Underlying dispute involves insurance claims for business interruption due to COVID-19 pandemic
A matter was proper for arbitration because the applicable policy’s arbitration clause was intended to apply in Quebec, while its forum clause was intended to apply in common law provinces and territories, the Quebec Court of Appeal has ruled.
In 9369-1426 Québec inc. (Restaurant Bâton Rouge) c. Allianz Global Risks US Insurance Company, 2021 QCCA 1594, the appellant brought an insurance claim for business interruption because of the COVID-19 pandemic. Upon denial of the coverage, the appellant applied for authorization to institute a class action on behalf of those insured in similar circumstances.
The respondent sought to refer the appellant’s application to arbitration based on a mediation-arbitration clause found in the part of the policy titled “Provincial Statutory Conditions Applicable to the Province of Quebec only.”
The appellant opposed, citing a second dispute resolution clause, included in the part of the policy called “General Terms and Conditions,” that addressed the resolution of coverage disputes by the courts of the place where the insured lives.
The Superior Court of Quebec, ruling in the respondent’s favour, held that there was no conflict between the two disputed clauses of the policy.
The Superior Court found that the second clause related to territorial jurisdiction rather than subject-matter jurisdiction, that the competence-competence principle would not prevent the judge from making a final determination on the mediator’s jurisdiction and the arbitrator’s appointment under the mediation-arbitration clause and that the mediator and arbitrator were both empowered and competent to act in the matter, to the court’s exclusion.
The Court of Appeal of Quebec dismissed the appeal. It held that the applicable standard of appellate review was correctness and that the judge was correct to analyze the appellant’s objection to arbitral jurisdiction fully.
The appellate court then ruled that the judge was correct to refer the matter to arbitration, as the dispute fell within the purview of the policy’s “Provincial Statutory Conditions Applicable to the Province of Quebec only.”

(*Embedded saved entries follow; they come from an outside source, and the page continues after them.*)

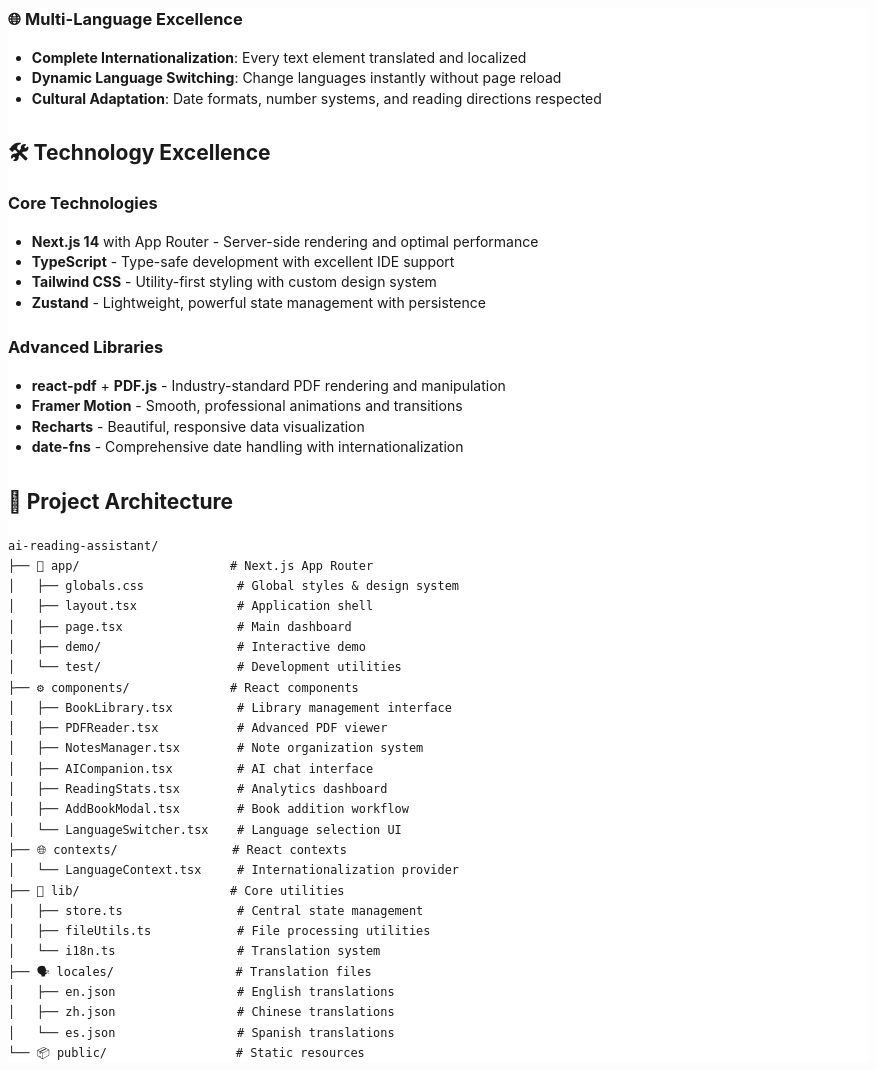 ### 🌐 Multi-Language Excellence
- **Complete Internationalization**: Every text element translated and localized
- **Dynamic Language Switching**: Change languages instantly without page reload
- **Cultural Adaptation**: Date formats, number systems, and reading directions respected

## 🛠️ Technology Excellence

### Core Technologies
- **Next.js 14** with App Router - Server-side rendering and optimal performance
- **TypeScript** - Type-safe development with excellent IDE support
- **Tailwind CSS** - Utility-first styling with custom design system
- **Zustand** - Lightweight, powerful state management with persistence

### Advanced Libraries
- **react-pdf** + **PDF.js** - Industry-standard PDF rendering and manipulation
- **Framer Motion** - Smooth, professional animations and transitions
- **Recharts** - Beautiful, responsive data visualization
- **date-fns** - Comprehensive date handling with internationalization

## 📁 Project Architecture

```
ai-reading-assistant/
├── 🎨 app/                     # Next.js App Router
│   ├── globals.css             # Global styles & design system
│   ├── layout.tsx              # Application shell
│   ├── page.tsx                # Main dashboard
│   ├── demo/                   # Interactive demo
│   └── test/                   # Development utilities
├── ⚙️ components/              # React components
│   ├── BookLibrary.tsx         # Library management interface
│   ├── PDFReader.tsx           # Advanced PDF viewer
│   ├── NotesManager.tsx        # Note organization system
│   ├── AICompanion.tsx         # AI chat interface
│   ├── ReadingStats.tsx        # Analytics dashboard
│   ├── AddBookModal.tsx        # Book addition workflow
│   └── LanguageSwitcher.tsx    # Language selection UI
├── 🌐 contexts/                # React contexts
│   └── LanguageContext.tsx     # Internationalization provider
├── 🔧 lib/                     # Core utilities
│   ├── store.ts                # Central state management
│   ├── fileUtils.ts            # File processing utilities
│   └── i18n.ts                 # Translation system
├── 🗣️ locales/                 # Translation files
│   ├── en.json                 # English translations
│   ├── zh.json                 # Chinese translations
│   └── es.json                 # Spanish translations
└── 📦 public/                  # Static resources
```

The appellate court held that the policy’s relevant provisions were ambiguous since the coverage disputes involving those insured in Quebec appeared to fall within the ambit of both the arbitration clause and the forum selection clause and in the policy’s language regarding which clause ought to prevail.
However, the appellate court stated it could easily resolve this ambiguity. The appellate court ruled that the forum selection clause was meant to apply only in common law provinces and territories, while the arbitration clause was meant to apply in Quebec.
The appellate court said that this finding was supported by contextual elements, by the rule that specific language would generally prevail over general language and by the rule calling for an interpretation to avoid any conflict while ensuring that both clauses can be given some effect.
Lastly, the appellate court said that contra proferentem was not applicable because that rule would only apply if an ambiguity were still unresolved after other rules of interpretation have been applied, which is not true in this case.